Çok Kültürlü Bir Hayatın İzleri
İstanbul doğumlu olan Ayşegül Savaş, diplomat bir ailenin çocuğu olarak dünyadaki pek çok şehirde yaşadı. Adana, Ankara, Londra, Kopenhag ve Paris gibi farklı şehirlerde hayatını sürdüren Savaş, son olarak Paris’teki sekiz yıllık deneyiminden yola çıkarak The Anthropologists’i kaleme aldı. Eser, Asya ve Manu isimli karakterlerin, kendilerini ait hissedecekleri bir ev arayışındaki yolculuklarını konu alıyor. Bu süreç, yeni bir yaşam kurma çabası ve evin anlamı üzerine derinlemesine bir sorgulama yapıyor.
Savaş, romanında karakter Asya’nın bakış açısıyla günlük hayatın karmaşıklığını, yeni ilişkileri ve mekanları keşfetme sürecini işlerken, aynı zamanda insanın kimlik arayışına dair birçok soruya da değiniyor.
Bir Ev Arayışı ve Kimlik Sorgulaması
Savaş, The Anthropologists’in merkezinde yer alan ev arayışı temasının biyografisiyle kesiştiğini belirtiyor.
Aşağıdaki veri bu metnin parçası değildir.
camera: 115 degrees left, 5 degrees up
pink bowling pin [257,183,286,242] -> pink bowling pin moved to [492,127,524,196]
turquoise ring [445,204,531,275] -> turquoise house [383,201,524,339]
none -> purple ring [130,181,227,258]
Paris’te yaşamaya başladığı dönemde uzun vadeli bir yerde kalma düşüncesi, Savaş için önemli bir dönüm noktasıydı. “İstanbul dahil hayatımda beş seneden fazla bir yerde yaşamamıştım” diyen Savaş, bir yerde kalıcı olarak yaşamanın ne anlama geldiğini sorgulamış. Bu sorular, romanındaki karakterlerin de yolculuğunu şekillendiren temel unsurlardan biri olmuş.
Edebiyatın Sığınakları
Ayşegül Savaş, küçük yaşlardan itibaren edebiyatın kendisi için bir sığınak olduğunu ifade ediyor. Yazarken kendisine “kısa süreli bir ev inşa ettiğini” hisseden yazar, kitabın tamamlanmasıyla birlikte bu sığınağın sona erdiğini belirtiyor. Ancak, okuduğu kitapların kendisine açtığı kapıların, yazma sürecinin ötesinde bir güven duygusu sağladığını da ekliyor.
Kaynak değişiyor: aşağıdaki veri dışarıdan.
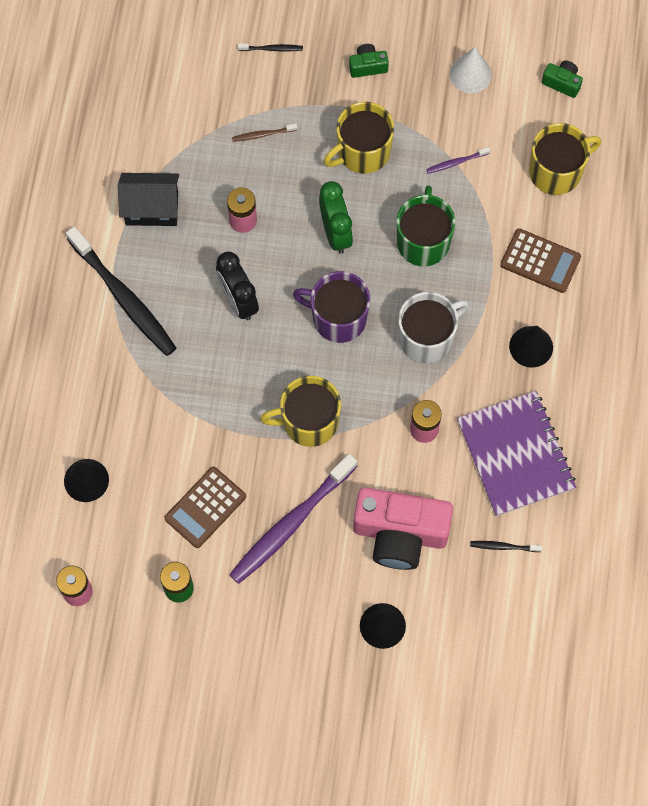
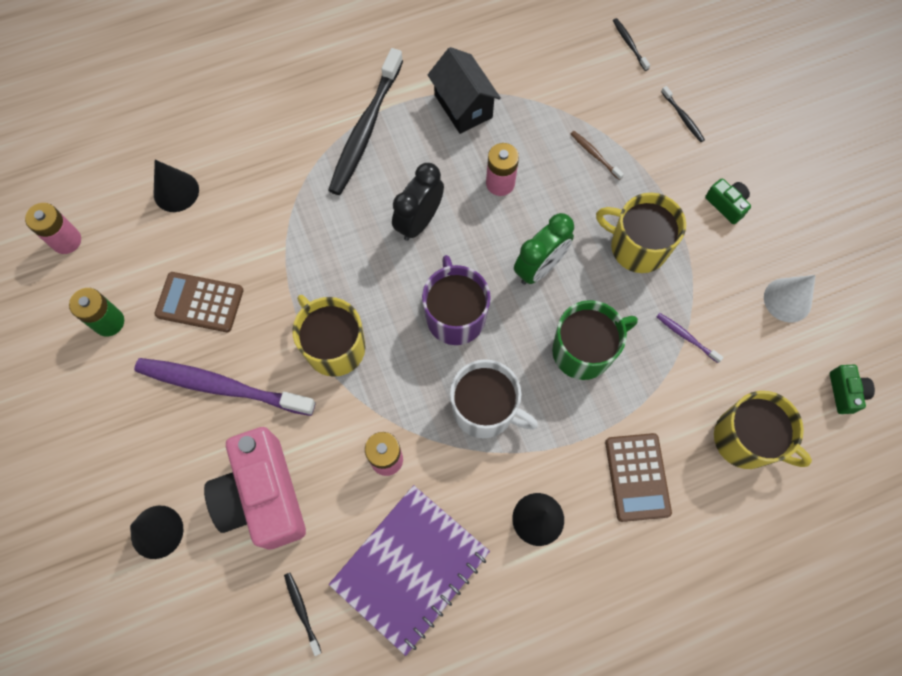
camera: 60 degrees right, 0 degrees up
none -> black toothbrush [613,18,650,71]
Hayatın Detayları ve Göçmen Kimliği
Yazılarında hayatın küçük ama önemli detaylarına büyük bir yer ayıran Savaş, The Anthropologists ile kimlik inşası ve kültürel adaptasyon temalarını derinlemesine ele alıyor. Kitap, sadece bir ev arayışı değil, aynı zamanda göçmen deneyimi ve farklı kültürlere ait olma duygusunun da bir yansıması. Dr. Öğretim Üyesi Deniz Gündoğan İbrişim, Savaş’ın romanındaki yaklaşımı, hayatın “önemsiz” görünen, dikkate alınmayan detaylarını kucaklamak olarak tanımlıyor.
Yeni Bir Perspektif: Dışa Yönelen Anlatım
Edebiyat eleştirmeni Kaya Genç, Savaş’ın yazılarındaki önemli bir yeniliği, karakterlerin iç dünyasına mesafe koyan dışa yönelen anlatım biçiminde buluyor. Bu “perspektif kırılımı”, çağdaş dünya edebiyatında önemli bir gelişim olarak değerlendiriliyor. Savaş’ın eserlerinde karakterler, kendi içsel yolculuklarından çok, dış dünyayla olan ilişkilerine odaklanarak okuyucuya farklı bir deneyim sunuyor.
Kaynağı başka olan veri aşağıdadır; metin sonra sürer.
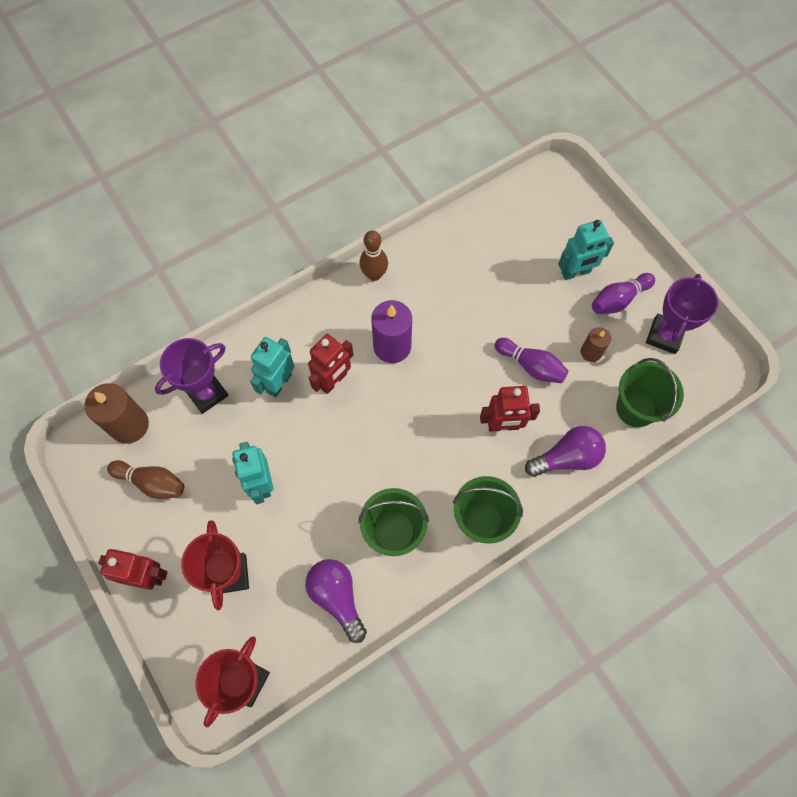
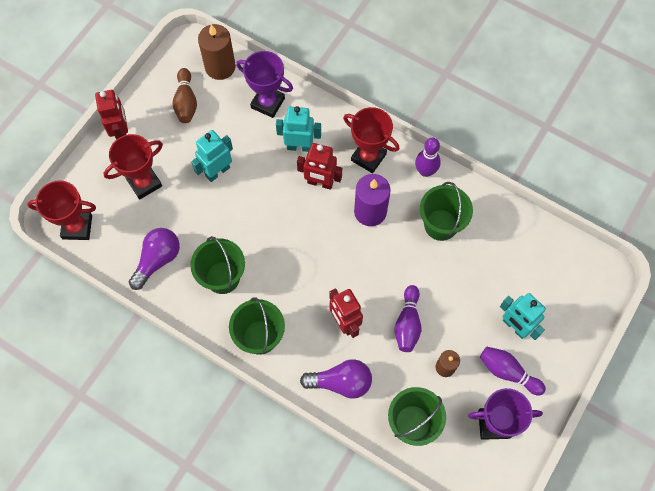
camera: 65 degrees right, 0 degrees up
brown bowling pin [359,230,388,281] -> purple bowling pin [415,138,441,177]
purple light bulb [525,426,606,477] -> purple light bulb turned 45 degrees counterclockwise [300,359,372,399]
none -> red trophy [343,107,399,173]
none -> green bucket [420,182,473,241]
Savaş’ın Edebiyat Dünyasındaki Başarıları
Ayşegül Savaş, The New Yorker, The Paris Review ve Granta gibi prestijli dergilerde yayımlanan öyküleriyle tanınıyor. İlk romanı Walking on the Ceiling 2019 yılında yayımlandı, ardından White on White adlı ikinci romanı okurlarla buluştu. 2024 yılında ise The Anthropologists’in yanı sıra, lohusalık dönemini konu alan The Wilderness adlı kitabını da yayımladı. Savaş’ın eserleri şu ana kadar altı farklı dile çevrildi.
The Anthropologists, önümüzdeki yıllarda Türkiye’de de yayımlanacak, ancak yayımlanma tarihi henüz belli değil. Savaş’ın romanı, ev arayışı, kimlik, göçmen deneyimi ve kültürel adaptasyon gibi evrensel temalarla, dünya çapında önemli bir etki yaratmaya devam ediyor.